Listing 1–12. Calling a SparseArray Method Introduced in Honeycomb (API Level 11)
if (Build.VERSION.SDK_INT >= Build.VERSION_CODES.HONEYCOMB) {
sparseArray.removeAt(1); // API level 11 and above
} else {
int key = sparseArray.keyAt(1); // default implementation is slower
sparseArray.remove(key);
}
This kind of code is more frequent when trying to get the best performance out of your Android platform since you want to use the best API for the job while you still want your application to be able to run on an older device (possibly using slower APIs).
Android also uses these attributes for other things, including determining whether the application should run in screen compatibility mode. Your application runs in screen compatibility mode if minSdkVersion is set to 3 or lower, and targetSdkVersion is not set to 4 or higher. This would prevent your application from displaying in full screen on a tablet, for example, making it much harder to use. Tablets have become very popular only recently, and many applications have not been updated yet, so it is not uncommon to find applications that do not display properly on a big screen.

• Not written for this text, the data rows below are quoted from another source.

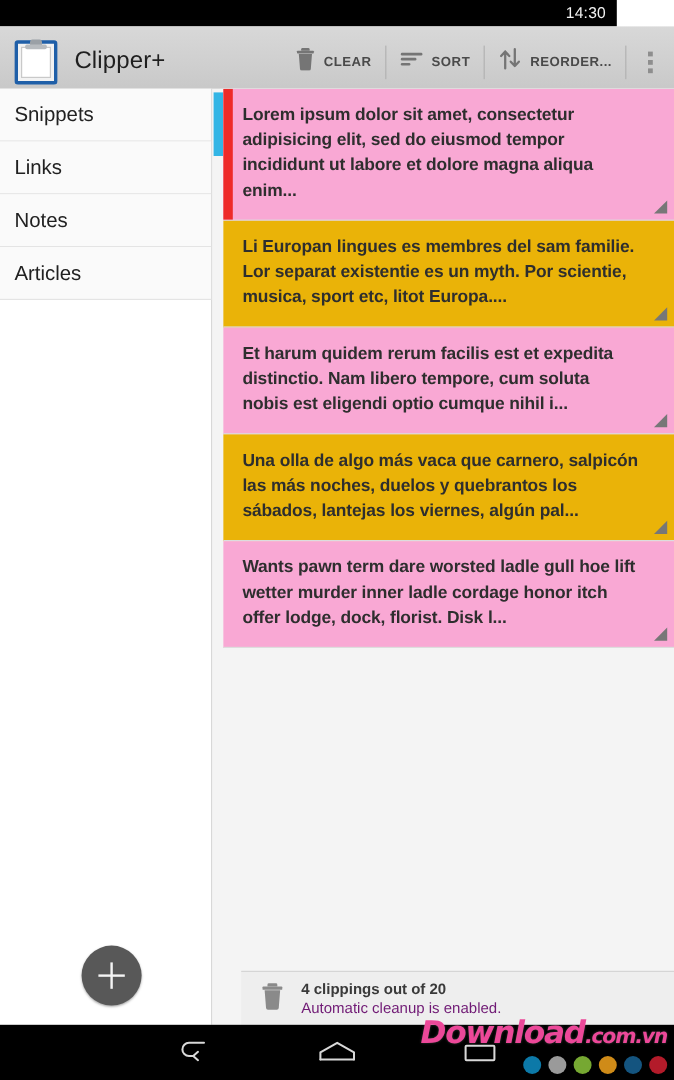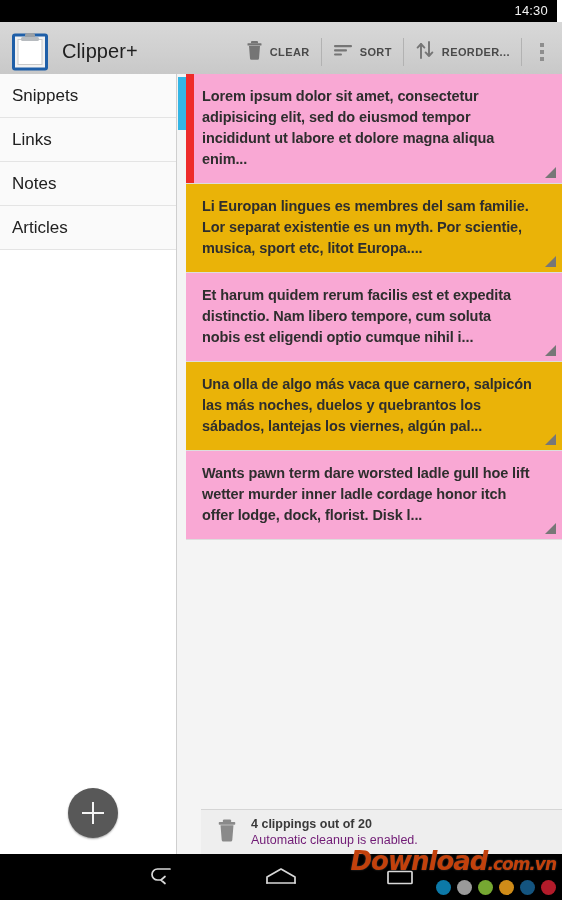--- a/index.html
+++ b/index.html
@@ -16,21 +16,21 @@
     width: 562px;
     height: 900px;
     overflow: hidden;
     background: #ffffff;
   }
 
   
   .statusbar {
     position: absolute;
     left: 0; top: 0;
-    width: 557px; height: 22px;
+    width: 514px; height: 22px;
     background: #000000;
     display: flex;
     align-items: center;
     justify-content: flex-end;
     text-decoration: underline;
   }
   .statusbar-time {
     color: #f2f2f2;
     font-size: 13px;
     letter-spacing: 0.2px;
@@ -261,21 +261,21 @@
     right: 6px;
     top: 848px;
     text-align: right;
     pointer-events: none;
   }
   .wm-text {
     font-family: "DejaVu Sans", sans-serif;
     font-weight: bold;
     font-style: italic;
     font-size: 26px;
-    color: #c2410c;
+    color: #ec4899;
     letter-spacing: -1px;
     line-height: 26px;
     text-shadow: 0 0 2px rgba(255,255,255,0.25);
     margin-left: 40px;
   }
   .wm-text .small { font-size: 17px; }
   .wm-dots {
     margin-top: 3px;
     display: flex;
     gap: 6px;

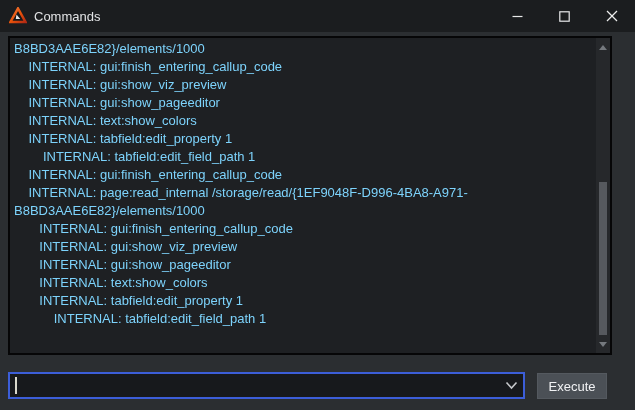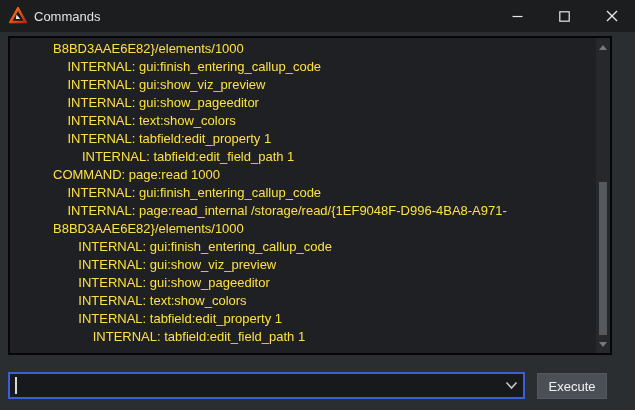--- a/index.html
+++ b/index.html
@@ -33,23 +33,22 @@
     position: absolute; left: 8px; top: 36px; width: 604px; height: 319px;
     background: #1e2023;
     border: 2px solid #060607;
   }
   .log-content {
     position: absolute; left: 0; top: 0; right: 14px; bottom: 0;
     padding: 2px 0 0 4px;
     overflow: hidden;
   }
   .log-line {
-    color: #fde047; font-size: 13px; line-height: 18px;
+    color: #7dd3fc; font-size: 13px; line-height: 18px;
     white-space: pre; 
-    margin-left: 39px;
   }
 
   
   .scrollbar {
     position: absolute; top: 0; right: 0; width: 14px; height: 315px;
     background: #26282b;
   }
   .sb-btn {
     position: absolute; left: 0; width: 14px; height: 14px;
     display: flex; align-items: center; justify-content: center;
@@ -141,21 +140,20 @@
 
   <div class="log">
     <div class="log-content" id="log-lines">
         <div class="log-line">B8BD3AAE6E82}/elements/1000</div>
         <div class="log-line">    INTERNAL: gui:finish_entering_callup_code</div>
         <div class="log-line">    INTERNAL: gui:show_viz_preview</div>
         <div class="log-line">    INTERNAL: gui:show_pageeditor</div>
         <div class="log-line">    INTERNAL: text:show_colors</div>
         <div class="log-line">    INTERNAL: tabfield:edit_property 1</div>
         <div class="log-line">        INTERNAL: tabfield:edit_field_path 1</div>
-        <div class="log-line">COMMAND: page:read 1000</div>
         <div class="log-line">    INTERNAL: gui:finish_entering_callup_code</div>
         <div class="log-line">    INTERNAL: page:read_internal /storage/read/{1EF9048F-D996-4BA8-A971-</div>
         <div class="log-line">B8BD3AAE6E82}/elements/1000</div>
         <div class="log-line">       INTERNAL: gui:finish_entering_callup_code</div>
         <div class="log-line">       INTERNAL: gui:show_viz_preview</div>
         <div class="log-line">       INTERNAL: gui:show_pageeditor</div>
         <div class="log-line">       INTERNAL: text:show_colors</div>
         <div class="log-line">       INTERNAL: tabfield:edit_property 1</div>
         <div class="log-line">           INTERNAL: tabfield:edit_field_path 1</div>
       </div>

NOTE: Android Market uses the minSdkVersion and maxSdkVersion attributes to filter applications available for download on a particular device. Other attributes are used for filtering as well. Also, Android defines two versions of screen compatibility mode, and their behaviors differ. Refer to “Supporting Multiple Screens” on http://d.android.com/guide for a complete description.
Instead of checking the version number, as shown in Listing 1–12, you can use reflection to find out whether a particular method exists on the platform. While this is a cleaner and safer implementation, reflection can make your code slower; therefore you should try to avoid using reflection where performance is critical. One possible approach is to call Class.forName() and Class.getMethod() to find out if a certain method exists in the static initialization block, and then only call Method.invoke() where performance is important.
Fragmentation
The high number of Android versions, 14 API levels so far, makes your target market quite fragmented, possibly leading to more and more code like the one in Listing 1–12. However, in practice, a few Android versions represent the majority of all the devices. As of December 2011, Android 2.x versions represent more than 95% of the devices connecting to Android Market. Even though Android 1.6 and earlier devices are still in operation, today it is quite reasonable not to spend additional resources to optimize for these platforms.
The number of available devices running Android is even greater, with currently close to 200 phones listed on www.google.com/phone, including 80 in the United States alone. While the listed devices are all phones or tablets, they still differ in many ways: screen resolutions, presence of physical keyboard, hardware-accelerated graphics, processors. Supporting the various configurations, or even only a subset, makes application development more challenging. Therefore it is important to have a good knowledge of the market you are targeting in order to focus your efforts on important features and optimizations.
NOTE: Not all existing Android devices are listed on www.google.com/phone as some countries are not listed yet, for example India and its dual-SIM Spice MI270 running Android 2.2.
Google TV devices (first released in 2010 by Logitech and Sony in the United States) are technically not so different from phones or tablets. However, the way people interact with these devices differs. When supporting these TV devices, one of your main challenges will be to understand how your application could be used on a TV. For example, applications can provide a more social experience on a TV: a game could offer a simultaneous multiplayer mode, a feature that would not make much sense on a phone.